8.7b) Which predictors are most important in the optimal tree-based regression model? Do either the biological or process variables dominate the list? How do the top 10 important predictors compare to the top 10 predictors from the optimal linear and nonlinear models?
varImp(gbm_model)
## gbm variable importance
##
## only 20 most important variables shown (out of 57)
##
## Overall
## ManufacturingProcess32 100.000
## ManufacturingProcess31 36.109
## BiologicalMaterial03 23.986
## BiologicalMaterial12 22.959
## ManufacturingProcess17 22.309
## ManufacturingProcess15 18.340
## ManufacturingProcess13 18.054
## BiologicalMaterial09 14.943
## ManufacturingProcess09 11.880
## BiologicalMaterial04 10.978
## ManufacturingProcess06 10.774
## ManufacturingProcess37 9.551
## ManufacturingProcess43 8.199
## ManufacturingProcess39 7.440
## ManufacturingProcess04 7.271
## BiologicalMaterial10 6.680
## BiologicalMaterial11 6.479
## BiologicalMaterial02 6.317
## BiologicalMaterial05 6.168
## ManufacturingProcess26 5.389
The most important predictors are mainly ManufacturingProcess variables, with a few BiologicalMaterial variables also appearing.
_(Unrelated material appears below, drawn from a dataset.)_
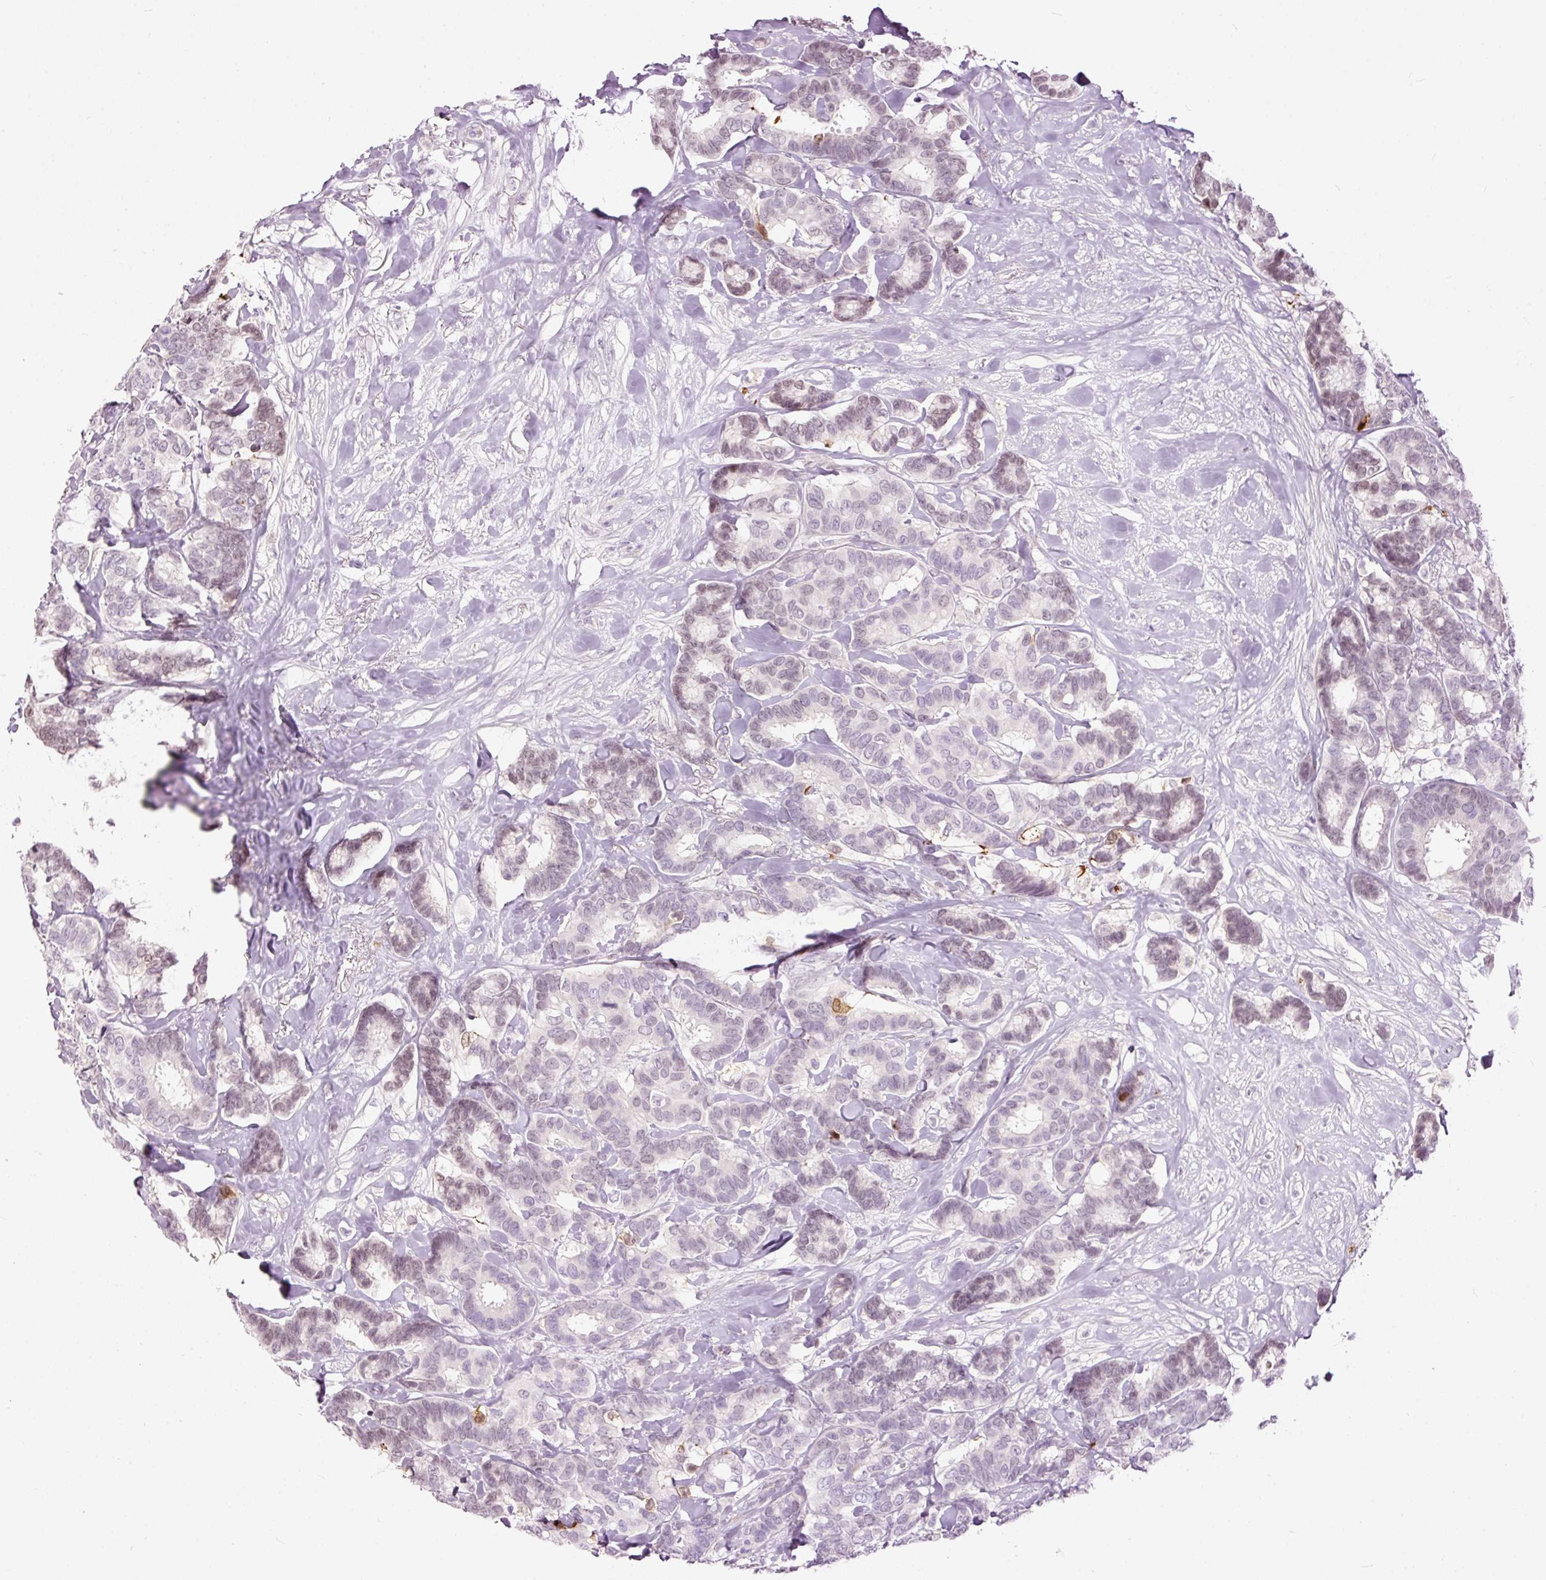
{"staining": {"intensity": "moderate", "quantity": "<25%", "location": "nuclear"}, "tissue": "breast cancer", "cell_type": "Tumor cells", "image_type": "cancer", "snomed": [{"axis": "morphology", "description": "Normal tissue, NOS"}, {"axis": "morphology", "description": "Duct carcinoma"}, {"axis": "topography", "description": "Breast"}], "caption": "A micrograph of human infiltrating ductal carcinoma (breast) stained for a protein shows moderate nuclear brown staining in tumor cells.", "gene": "FCRL4", "patient": {"sex": "female", "age": 87}}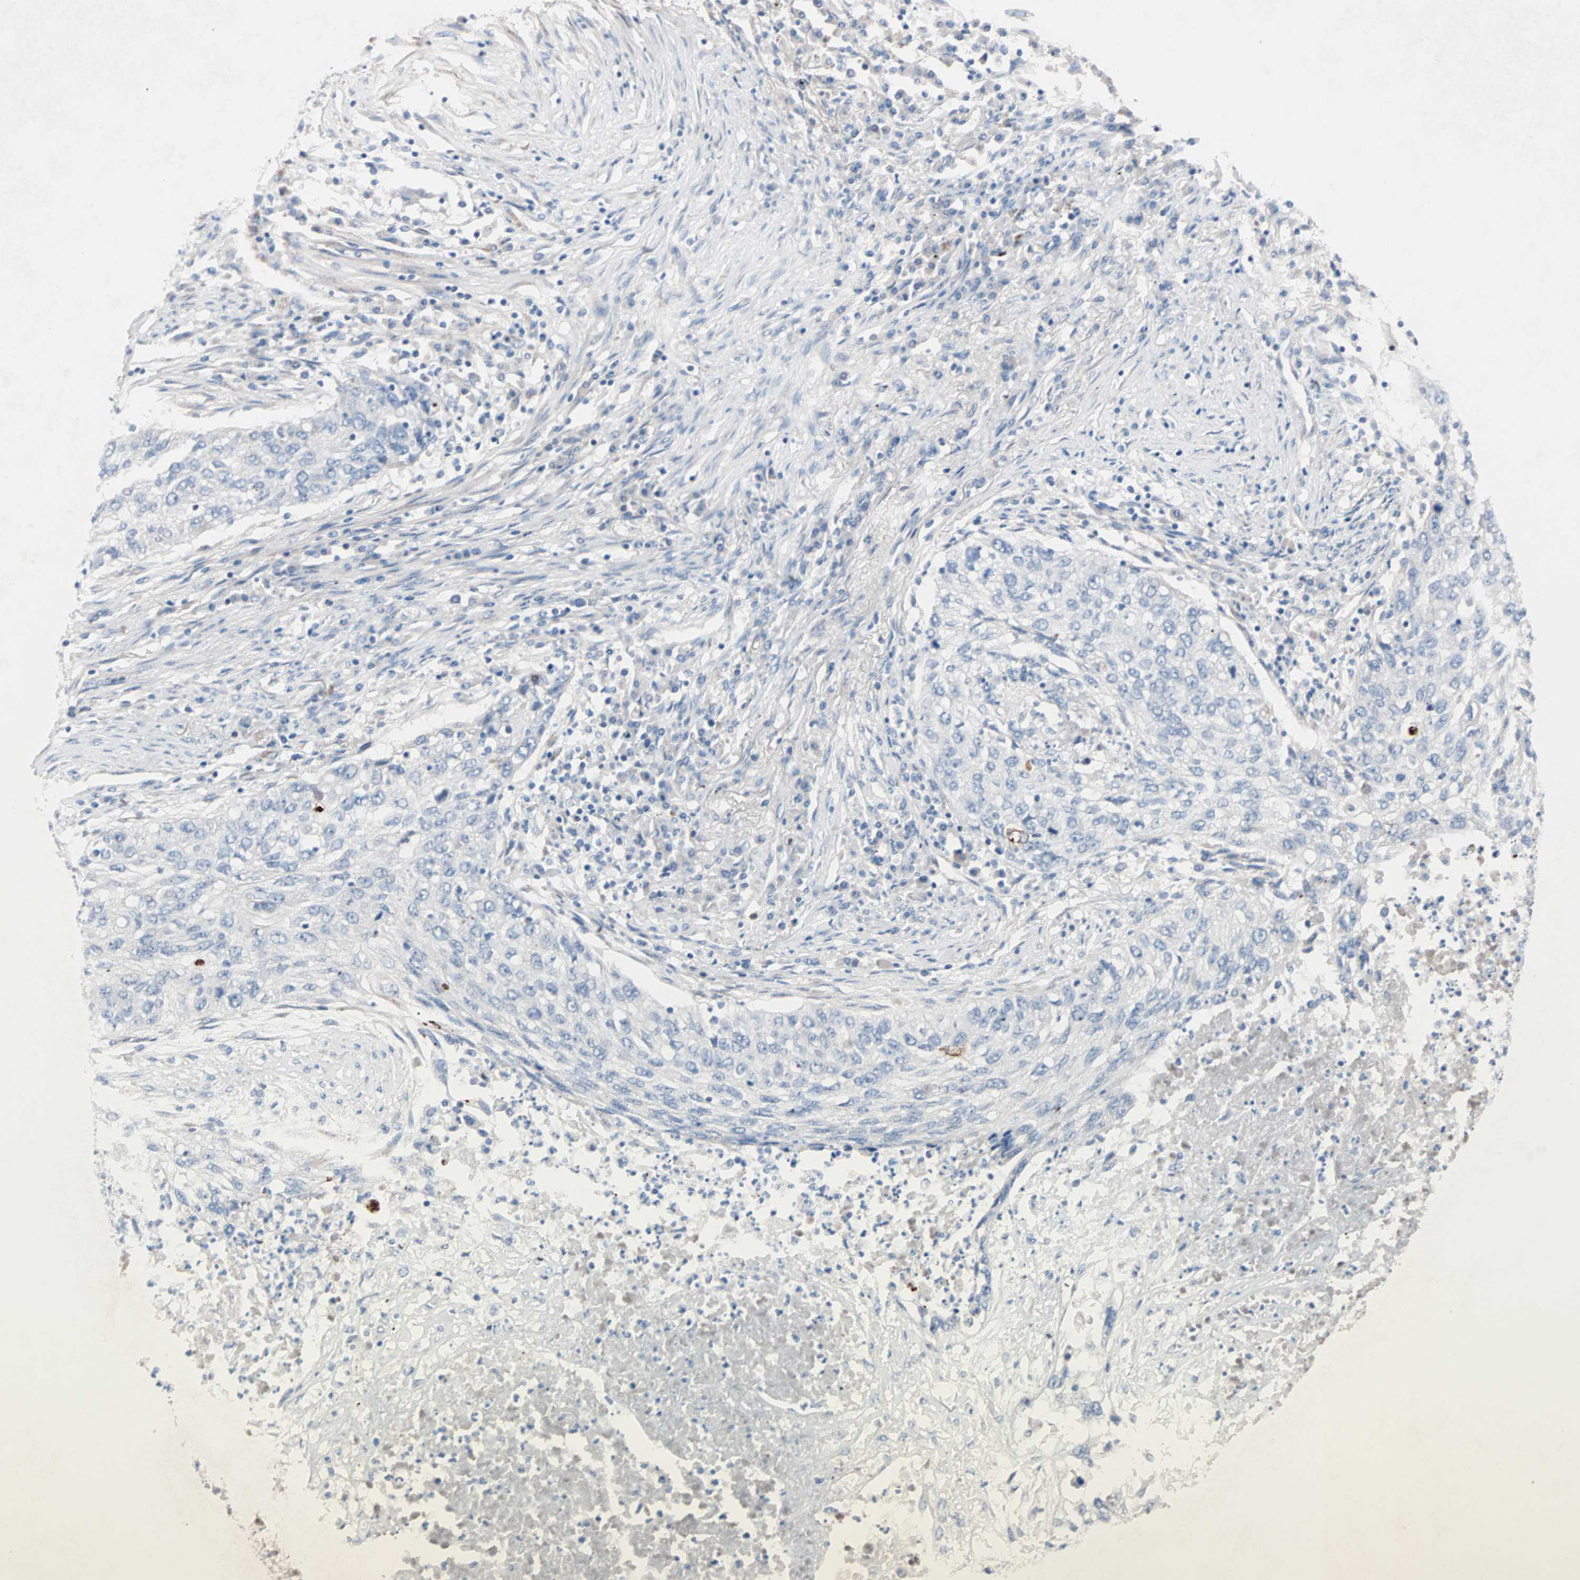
{"staining": {"intensity": "negative", "quantity": "none", "location": "none"}, "tissue": "lung cancer", "cell_type": "Tumor cells", "image_type": "cancer", "snomed": [{"axis": "morphology", "description": "Squamous cell carcinoma, NOS"}, {"axis": "topography", "description": "Lung"}], "caption": "Tumor cells show no significant protein staining in lung cancer. The staining is performed using DAB (3,3'-diaminobenzidine) brown chromogen with nuclei counter-stained in using hematoxylin.", "gene": "ULBP1", "patient": {"sex": "female", "age": 63}}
Overall, the process variables dominate the list. Compared to the linear and nonlinear models, the top predictors are generally similar, though the tree-based model highlights nonlinear relationships and may rank some variables differently.
8.7c) Plot the optimal single tree with the distribution of yield in the terminal nodes. Does this view of the data provide additional knowledge about the biological or process predictors and their relationship with yield?
rpart_tree <- cart_model$finalModel
rpart_party <- as.party(rpart_tree)
plot(rpart_party)
Yes, this view provides additional insight. It shows clear threshold effects, where predictors like ManufacturingProcess32 and ManufacturingProcess17 split the data into groups with different yield levels, highlighting how specific process conditions impact yield.